I have been interested in life sciences research since I have first seen movies about Ebola epidemics. I dreamt of being the one to be called and save the world. I grew up and aware of the difficulty behind saving the world. I haven’t quite given up yet. After doing my bachelor studies in Cellular and Molecular Biology, from FCT/UNL, I went on for a masters in Neuroscience. My stay in Rotterdam (Erasmus MC) made me realise people around the world are more similar than different. I also start taking what is good and I like from the places where I live and try to ignore what is missing. Since then I have also lived in the UK, where I worked in a pharmaceutical company. The shock of moving from academia to industry was only surpassed by the shock of moving back to academia. I have been doing my PhD in Immunology for two years now, studying Multiple Sclerosis in Zurich. I have deleted the genes coding for pattern recognition receptors from mice and now study the effect of this deletion in the onset of experimental autoimmune encephalomyelitis (the mouse equivalent of MS).

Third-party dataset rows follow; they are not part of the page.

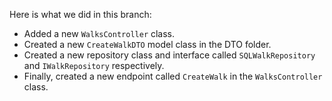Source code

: Here is what we did in this branch:

- Added a new `WalksController` class.
- Created a new `CreateWalkDTO` model class in the DTO folder.
- Created a new repository class and interface called `SQLWalkRepository` and `IWalkRepository` respectively.
- Finally, created a new endpoint called `CreateWalk` in the `WalksController` class.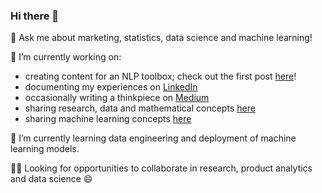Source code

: ### Hi there 👋

💬 Ask me about marketing, statistics, data science and machine learning! 

🔭 I’m currently working on:
* creating content for an NLP toolbox; check out the first post [here](https://medium.com/@ceethinwa/delivering-success-in-natural-language-processing-projects-part-one-40c4775cf6a9)!
* documenting my experiences on [LinkedIn](https://www.linkedin.com/in/cynthiathinwa/)
* occasionally writing a thinkpiece on [Medium](https://medium.com/@ceethinwa)
* sharing research, data and mathematical concepts [here](https://applysocialstats.com/)
* sharing machine learning concepts [here](https://ceethinwa.github.io/knowledge-hub)

🌱 I’m currently learning data engineering and deployment of machine learning models.

👩‍💻 Looking for opportunities to collaborate in research, product analytics and data science 😄

<!--
**CeeThinwa/CeeThinwa** is a ✨ _special_ ✨ repository because its `README.md` (this file) appears on your GitHub profile.

Here are some ideas to get you started:

- 🔭 I’m currently working on ...
- 🌱 I’m currently learning ...
- 👯 I’m looking to collaborate on ...
- 🤔 I’m looking for help with ...
- 💬 Ask me about ...
- 📫 How to reach me: ...
- 😄 Pronouns: ...
- ⚡ Fun fact: ...
-->
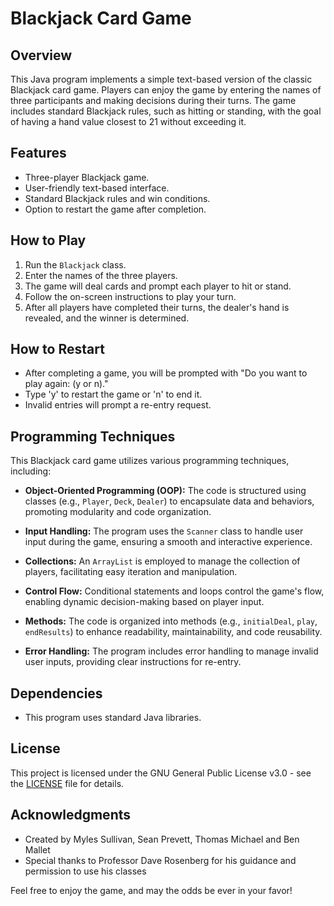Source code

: # Blackjack Card Game

## Overview

This Java program implements a simple text-based version of the classic Blackjack card game. Players can enjoy the game by entering the names of three participants and making decisions during their turns. The game includes standard Blackjack rules, such as hitting or standing, with the goal of having a hand value closest to 21 without exceeding it.

## Features

- Three-player Blackjack game.
- User-friendly text-based interface.
- Standard Blackjack rules and win conditions.
- Option to restart the game after completion.

## How to Play

1. Run the `Blackjack` class.
2. Enter the names of the three players.
3. The game will deal cards and prompt each player to hit or stand.
4. Follow the on-screen instructions to play your turn.
5. After all players have completed their turns, the dealer's hand is revealed, and the winner is determined.

## How to Restart

- After completing a game, you will be prompted with "Do you want to play again: (y or n)."
- Type 'y' to restart the game or 'n' to end it.
- Invalid entries will prompt a re-entry request.

## Programming Techniques

This Blackjack card game utilizes various programming techniques, including:

- **Object-Oriented Programming (OOP):** The code is structured using classes (e.g., `Player`, `Deck`, `Dealer`) to encapsulate data and behaviors, promoting modularity and code organization.

- **Input Handling:** The program uses the `Scanner` class to handle user input during the game, ensuring a smooth and interactive experience.

- **Collections:** An `ArrayList` is employed to manage the collection of players, facilitating easy iteration and manipulation.

- **Control Flow:** Conditional statements and loops control the game's flow, enabling dynamic decision-making based on player input.

- **Methods:** The code is organized into methods (e.g., `initialDeal`, `play`, `endResults`) to enhance readability, maintainability, and code reusability.

- **Error Handling:** The program includes error handling to manage invalid user inputs, providing clear instructions for re-entry.

## Dependencies

- This program uses standard Java libraries.

## License

This project is licensed under the GNU General Public License v3.0 - see the [LICENSE](LICENSE) file for details.

## Acknowledgments

- Created by Myles Sullivan, Sean Prevett, Thomas Michael and Ben Mallet
- Special thanks to Professor Dave Rosenberg for his guidance and permission to use his classes

Feel free to enjoy the game, and may the odds be ever in your favor!
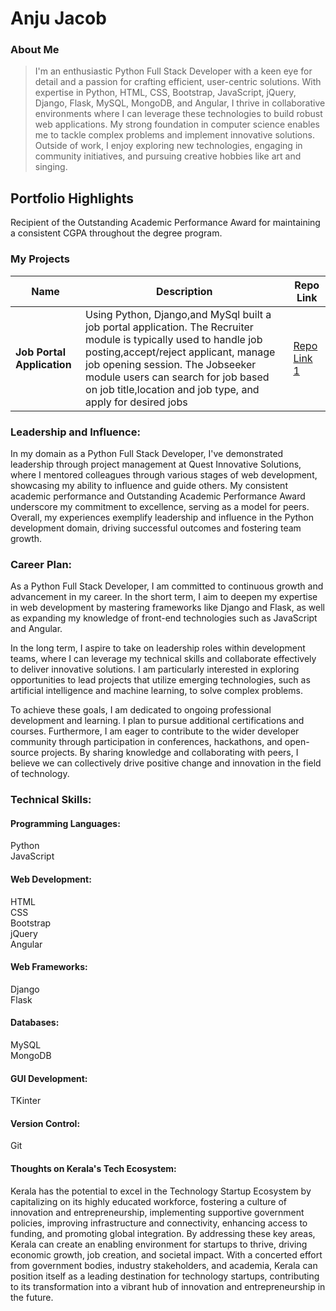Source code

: # Anju Jacob

### About Me

> I'm an enthusiastic Python Full Stack Developer with a keen eye for detail and a passion for crafting efficient, user-centric solutions. With expertise in Python, HTML, CSS, Bootstrap, JavaScript, jQuery, Django, Flask, MySQL, MongoDB, and Angular, I thrive in collaborative environments where I can leverage these technologies to build robust web applications. My strong foundation in computer science enables me to tackle complex problems and implement innovative solutions. Outside of work, I enjoy exploring new technologies, engaging in community initiatives, and pursuing creative hobbies like art and singing.


## Portfolio Highlights
 Recipient of the Outstanding Academic Performance Award
 for maintaining a consistent CGPA throughout the degree
 program.

### My Projects

| Name                        | Description                                                                                                          | Repo Link                                                      |
|---------------------        |---------------------------------------------------------------------------                                           |----------------------------------------------------------------|
| **Job Portal Application**  | Using Python, Django,and MySql built a job portal application. The Recruiter module is typically used to handle job posting,accept/reject applicant, manage job opening session. The Jobseeker module users can search for job based on job title,location and job type, and apply for desired jobs   | [Repo Link 1](https://github.com/anju1jacob/Job-Portal-Application-python-Django)             |
                                 

### Leadership and Influence:

In my domain as a Python Full Stack Developer, I've demonstrated leadership through project management at Quest Innovative Solutions, where I mentored colleagues through various stages of web development, showcasing my ability to influence and guide others. My consistent academic performance and Outstanding Academic Performance Award underscore my commitment to excellence, serving as a model for peers. Overall, my experiences exemplify leadership and influence in the Python development domain, driving successful outcomes and fostering team growth.

### Career Plan:

As a Python Full Stack Developer, I am committed to continuous growth and advancement in my career. In the short term, I aim to deepen my expertise in web development by mastering frameworks like Django and Flask, as well as expanding my knowledge of front-end technologies such as JavaScript and Angular.

In the long term, I aspire to take on leadership roles within development teams, where I can leverage my technical skills and collaborate effectively to deliver innovative solutions. I am particularly interested in exploring opportunities to lead projects that utilize emerging technologies, such as artificial intelligence and machine learning, to solve complex problems.

To achieve these goals, I am dedicated to ongoing professional development and learning. I plan to pursue additional certifications and courses. Furthermore, I am eager to contribute to the wider developer community through participation in conferences, hackathons, and open-source projects. By sharing knowledge and collaborating with peers, I believe we can collectively drive positive change and innovation in the field of technology.

### Technical Skills:

#### Programming Languages:

Python<br>
JavaScript<br>
#### Web Development:

HTML<br>
CSS<br>
Bootstrap<br>
jQuery<br>
Angular<br>
#### Web Frameworks:

Django<br>
Flask<br>
#### Databases:

MySQL<br>
MongoDB<br>
#### GUI Development:

TKinter<br>
#### Version Control:

Git

#### Thoughts on Kerala's Tech Ecosystem:

Kerala has the potential to excel in the Technology Startup Ecosystem by capitalizing on its highly educated workforce, fostering a culture of innovation and entrepreneurship, implementing supportive government policies, improving infrastructure and connectivity, enhancing access to funding, and promoting global integration. By addressing these key areas, Kerala can create an enabling environment for startups to thrive, driving economic growth, job creation, and societal impact. With a concerted effort from government bodies, industry stakeholders, and academia, Kerala can position itself as a leading destination for technology startups, contributing to its transformation into a vibrant hub of innovation and entrepreneurship in the future.

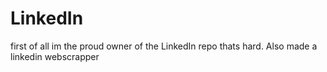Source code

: # LinkedIn
first of all im the proud owner of the LinkedIn repo thats hard. Also made a linkedin webscrapper 
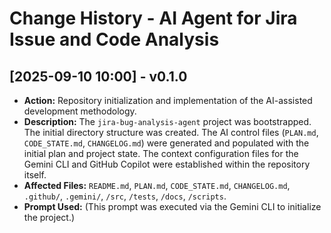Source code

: # Change History - AI Agent for Jira Issue and Code Analysis

## [2025-09-10 10:00] - v0.1.0

-   **Action:** Repository initialization and implementation of the AI-assisted development methodology.
-   **Description:** The `jira-bug-analysis-agent` project was bootstrapped. The initial directory structure was created. The AI control files (`PLAN.md`, `CODE_STATE.md`, `CHANGELOG.md`) were generated and populated with the initial plan and project state. The context configuration files for the Gemini CLI and GitHub Copilot were established within the repository itself.
-   **Affected Files:** `README.md`, `PLAN.md`, `CODE_STATE.md`, `CHANGELOG.md`, `.github/`, `.gemini/`, `/src`, `/tests`, `/docs`, `/scripts`.
-   **Prompt Used:** (This prompt was executed via the Gemini CLI to initialize the project.)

The last two years have been a journey of discovery: a PhD project takes time to materialise, research is slow, life is stressful and results are often frustrating. We have a team of about 15 people, they are all working in slightly (or completely) different topics, I learn new thing everyday just by having coffee with my colleagues, and this really keeps me going. I have discovered I like the inter-phases: when talking with someone from a different area, we need to ask more questions, be more precise, adapt vocabulary, stop assuming everyone has the same level of understanding or access to the same information.